__DADOS DISPONÍVEIS__.
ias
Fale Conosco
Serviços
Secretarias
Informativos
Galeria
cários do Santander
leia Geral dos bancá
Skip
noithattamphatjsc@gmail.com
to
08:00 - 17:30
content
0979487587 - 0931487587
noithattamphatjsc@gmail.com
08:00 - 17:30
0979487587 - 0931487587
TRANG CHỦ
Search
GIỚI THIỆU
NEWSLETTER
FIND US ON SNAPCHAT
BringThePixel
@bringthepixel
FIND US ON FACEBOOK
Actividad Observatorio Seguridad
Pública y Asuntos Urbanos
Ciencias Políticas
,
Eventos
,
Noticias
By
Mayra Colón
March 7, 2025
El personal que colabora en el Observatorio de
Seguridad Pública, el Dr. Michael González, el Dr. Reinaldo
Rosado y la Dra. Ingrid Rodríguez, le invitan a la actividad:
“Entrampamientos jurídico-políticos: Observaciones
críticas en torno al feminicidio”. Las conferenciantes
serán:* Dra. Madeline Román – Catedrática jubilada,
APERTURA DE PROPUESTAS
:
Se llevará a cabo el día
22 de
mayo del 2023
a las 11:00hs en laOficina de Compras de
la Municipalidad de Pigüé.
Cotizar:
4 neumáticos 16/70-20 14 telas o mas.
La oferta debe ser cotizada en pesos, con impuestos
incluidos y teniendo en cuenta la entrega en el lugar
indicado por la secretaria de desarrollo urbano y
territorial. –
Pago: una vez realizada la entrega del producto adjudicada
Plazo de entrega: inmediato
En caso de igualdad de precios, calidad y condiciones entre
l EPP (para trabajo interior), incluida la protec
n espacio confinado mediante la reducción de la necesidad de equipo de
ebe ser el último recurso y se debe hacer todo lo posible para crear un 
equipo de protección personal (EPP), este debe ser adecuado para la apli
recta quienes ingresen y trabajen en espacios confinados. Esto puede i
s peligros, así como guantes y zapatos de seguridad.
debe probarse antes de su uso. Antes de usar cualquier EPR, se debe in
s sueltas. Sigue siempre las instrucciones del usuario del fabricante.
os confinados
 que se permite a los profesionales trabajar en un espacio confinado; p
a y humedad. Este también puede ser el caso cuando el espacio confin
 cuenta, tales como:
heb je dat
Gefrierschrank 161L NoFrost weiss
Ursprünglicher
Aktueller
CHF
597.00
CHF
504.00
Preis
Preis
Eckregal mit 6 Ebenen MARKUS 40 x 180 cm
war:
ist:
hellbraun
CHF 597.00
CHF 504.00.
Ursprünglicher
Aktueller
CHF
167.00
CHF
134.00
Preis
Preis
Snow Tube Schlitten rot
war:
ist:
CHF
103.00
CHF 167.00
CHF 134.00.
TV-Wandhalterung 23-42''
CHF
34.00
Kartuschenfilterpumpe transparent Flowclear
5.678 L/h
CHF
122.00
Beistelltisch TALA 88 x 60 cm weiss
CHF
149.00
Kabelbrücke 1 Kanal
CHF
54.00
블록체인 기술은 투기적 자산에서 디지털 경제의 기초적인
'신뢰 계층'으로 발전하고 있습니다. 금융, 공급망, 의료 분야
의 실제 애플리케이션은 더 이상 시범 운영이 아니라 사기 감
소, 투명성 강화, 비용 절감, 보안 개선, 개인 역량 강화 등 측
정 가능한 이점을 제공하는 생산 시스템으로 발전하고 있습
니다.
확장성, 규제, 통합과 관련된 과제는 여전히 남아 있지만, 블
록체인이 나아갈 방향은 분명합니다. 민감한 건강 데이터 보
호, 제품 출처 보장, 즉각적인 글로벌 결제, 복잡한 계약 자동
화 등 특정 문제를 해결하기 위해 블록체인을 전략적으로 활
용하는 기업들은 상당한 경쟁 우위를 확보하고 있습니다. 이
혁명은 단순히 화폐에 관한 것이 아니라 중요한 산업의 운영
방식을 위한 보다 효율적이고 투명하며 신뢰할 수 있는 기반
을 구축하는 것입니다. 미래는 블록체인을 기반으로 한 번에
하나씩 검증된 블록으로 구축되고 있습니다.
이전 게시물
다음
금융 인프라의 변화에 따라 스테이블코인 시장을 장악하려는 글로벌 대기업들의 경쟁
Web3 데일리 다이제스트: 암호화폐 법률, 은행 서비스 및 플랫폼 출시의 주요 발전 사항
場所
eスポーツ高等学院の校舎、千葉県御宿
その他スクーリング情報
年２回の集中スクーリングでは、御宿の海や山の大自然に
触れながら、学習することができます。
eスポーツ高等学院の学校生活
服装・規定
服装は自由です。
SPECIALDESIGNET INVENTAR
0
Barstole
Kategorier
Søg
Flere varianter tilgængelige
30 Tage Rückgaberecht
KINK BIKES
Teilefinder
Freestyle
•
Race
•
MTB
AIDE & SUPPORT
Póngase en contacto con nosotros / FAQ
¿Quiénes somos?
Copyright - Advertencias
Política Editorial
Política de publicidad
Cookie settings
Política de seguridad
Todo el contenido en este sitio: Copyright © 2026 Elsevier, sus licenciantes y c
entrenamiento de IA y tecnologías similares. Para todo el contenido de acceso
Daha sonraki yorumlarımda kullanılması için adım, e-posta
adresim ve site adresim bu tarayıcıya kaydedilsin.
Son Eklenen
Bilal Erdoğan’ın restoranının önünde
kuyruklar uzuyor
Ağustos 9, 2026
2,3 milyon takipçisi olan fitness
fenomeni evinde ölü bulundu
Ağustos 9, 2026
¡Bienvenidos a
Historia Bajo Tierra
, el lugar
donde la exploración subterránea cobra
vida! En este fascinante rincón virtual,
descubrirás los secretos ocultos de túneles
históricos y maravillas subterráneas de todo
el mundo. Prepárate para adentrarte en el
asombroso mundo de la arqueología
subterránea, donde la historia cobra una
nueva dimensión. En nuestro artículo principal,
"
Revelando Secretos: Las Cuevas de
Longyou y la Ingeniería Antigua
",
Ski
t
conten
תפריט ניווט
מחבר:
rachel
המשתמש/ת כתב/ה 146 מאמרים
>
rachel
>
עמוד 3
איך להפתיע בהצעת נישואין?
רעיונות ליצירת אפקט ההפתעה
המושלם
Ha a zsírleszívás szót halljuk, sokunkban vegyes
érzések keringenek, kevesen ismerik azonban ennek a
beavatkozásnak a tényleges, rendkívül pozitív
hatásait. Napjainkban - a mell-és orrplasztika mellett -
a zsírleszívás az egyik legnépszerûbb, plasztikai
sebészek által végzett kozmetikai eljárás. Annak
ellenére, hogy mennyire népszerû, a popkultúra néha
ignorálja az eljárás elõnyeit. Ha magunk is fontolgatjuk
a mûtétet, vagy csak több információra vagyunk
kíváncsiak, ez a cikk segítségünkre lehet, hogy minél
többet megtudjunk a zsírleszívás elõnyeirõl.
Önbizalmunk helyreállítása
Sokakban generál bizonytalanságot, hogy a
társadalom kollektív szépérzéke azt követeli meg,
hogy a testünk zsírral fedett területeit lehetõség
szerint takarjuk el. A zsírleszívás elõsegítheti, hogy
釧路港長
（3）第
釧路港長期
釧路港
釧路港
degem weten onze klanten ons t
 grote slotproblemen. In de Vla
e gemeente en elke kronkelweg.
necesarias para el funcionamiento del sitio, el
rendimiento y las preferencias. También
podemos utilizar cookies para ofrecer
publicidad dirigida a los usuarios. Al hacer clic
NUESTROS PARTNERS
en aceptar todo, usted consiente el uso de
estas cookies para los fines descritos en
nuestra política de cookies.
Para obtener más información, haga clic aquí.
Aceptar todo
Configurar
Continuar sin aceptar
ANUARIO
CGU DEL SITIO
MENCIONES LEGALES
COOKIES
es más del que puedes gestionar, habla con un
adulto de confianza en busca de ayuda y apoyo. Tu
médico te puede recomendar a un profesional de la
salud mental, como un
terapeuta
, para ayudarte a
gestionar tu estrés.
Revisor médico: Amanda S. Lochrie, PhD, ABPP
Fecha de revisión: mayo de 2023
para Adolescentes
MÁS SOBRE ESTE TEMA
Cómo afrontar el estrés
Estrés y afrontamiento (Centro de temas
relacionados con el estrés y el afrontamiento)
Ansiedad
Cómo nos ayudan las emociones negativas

__DESCRIÇÃO DO PROBLEMA__. Transforme em lista numerada as linhas dos dados, começando pela primeira e terminando na que contém "Seguridad Pública, el", incluindo as duas. Deixe de fora as linhas em branco.

__SOLUÇÃO__.
1. ias
2. Fale Conosco
3. Serviços
4. Secretarias
5. Informativos
6. Galeria
7. cários do Santander
8. leia Geral dos bancá
9. Skip
10. noithattamphatjsc@gmail.com
11. to
12. 08:00 - 17:30
13. content
14. 0979487587 - 0931487587
15. noithattamphatjsc@gmail.com
16. 08:00 - 17:30
17. 0979487587 - 0931487587
18. TRANG CHỦ
19. Search
20. GIỚI THIỆU
21. NEWSLETTER
22. FIND US ON SNAPCHAT
23. BringThePixel
24. @bringthepixel
25. FIND US ON FACEBOOK
26. Actividad Observatorio Seguridad
27. Pública y Asuntos Urbanos
28. Ciencias Políticas
29. ,
30. Eventos
31. ,
32. Noticias
33. By
34. Mayra Colón
35. March 7, 2025
36. El personal que colabora en el Observatorio de
37. Seguridad Pública, el Dr. Michael González, el Dr. Reinaldo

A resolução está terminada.